- _ACTIVITY_
Pick each line containing "center" out of the records.

- _RECORDED INFORMATION_
..........

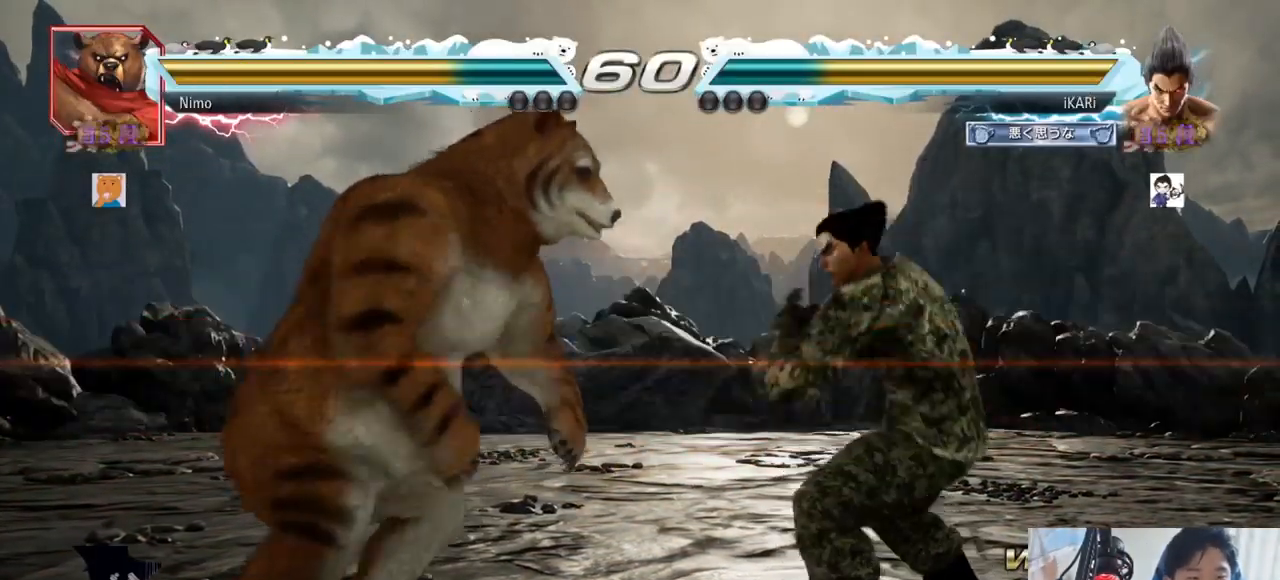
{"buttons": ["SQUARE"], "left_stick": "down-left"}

..........

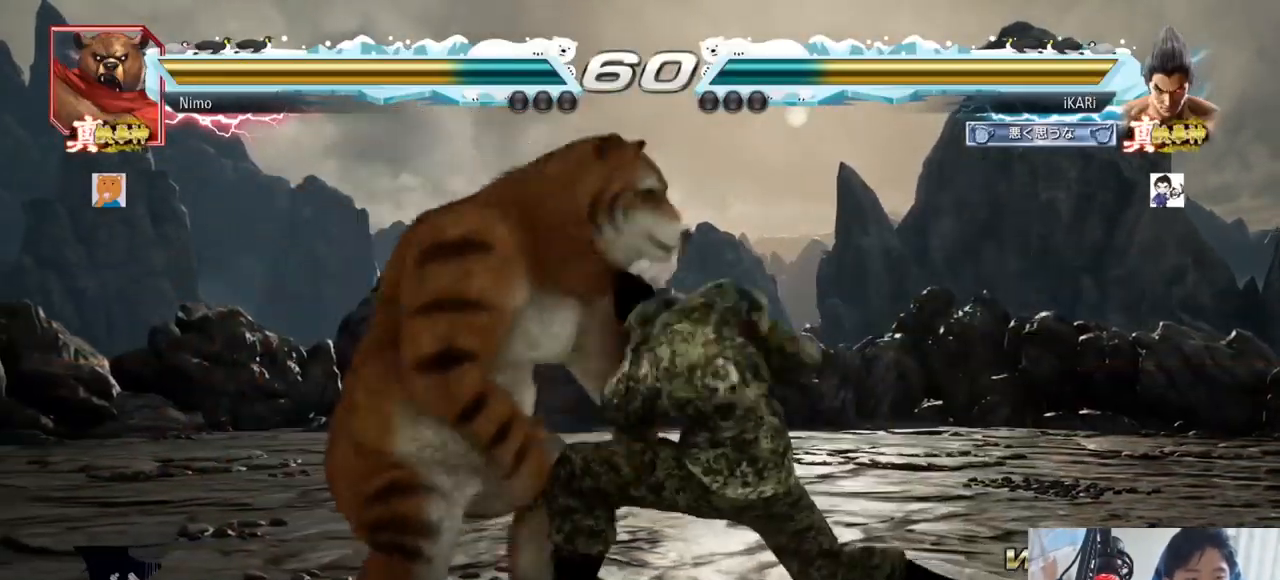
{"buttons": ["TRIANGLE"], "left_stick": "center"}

..........

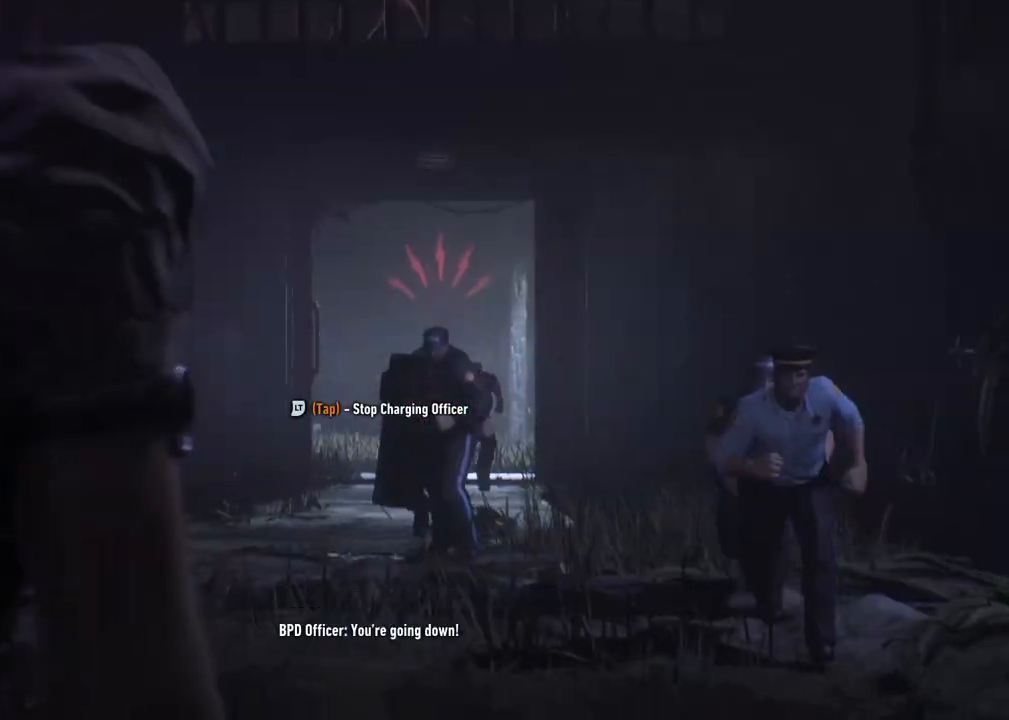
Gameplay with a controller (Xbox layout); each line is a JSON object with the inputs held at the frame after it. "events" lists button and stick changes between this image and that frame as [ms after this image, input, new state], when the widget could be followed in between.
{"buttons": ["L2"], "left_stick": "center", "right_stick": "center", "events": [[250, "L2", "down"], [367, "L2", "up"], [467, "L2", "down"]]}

..........

- _EXERCISE RESULT_
{"buttons": ["TRIANGLE"], "left_stick": "center"}
{"buttons": ["L2"], "left_stick": "center", "right_stick": "center", "events": [[250, "L2", "down"], [367, "L2", "up"], [467, "L2", "down"]]}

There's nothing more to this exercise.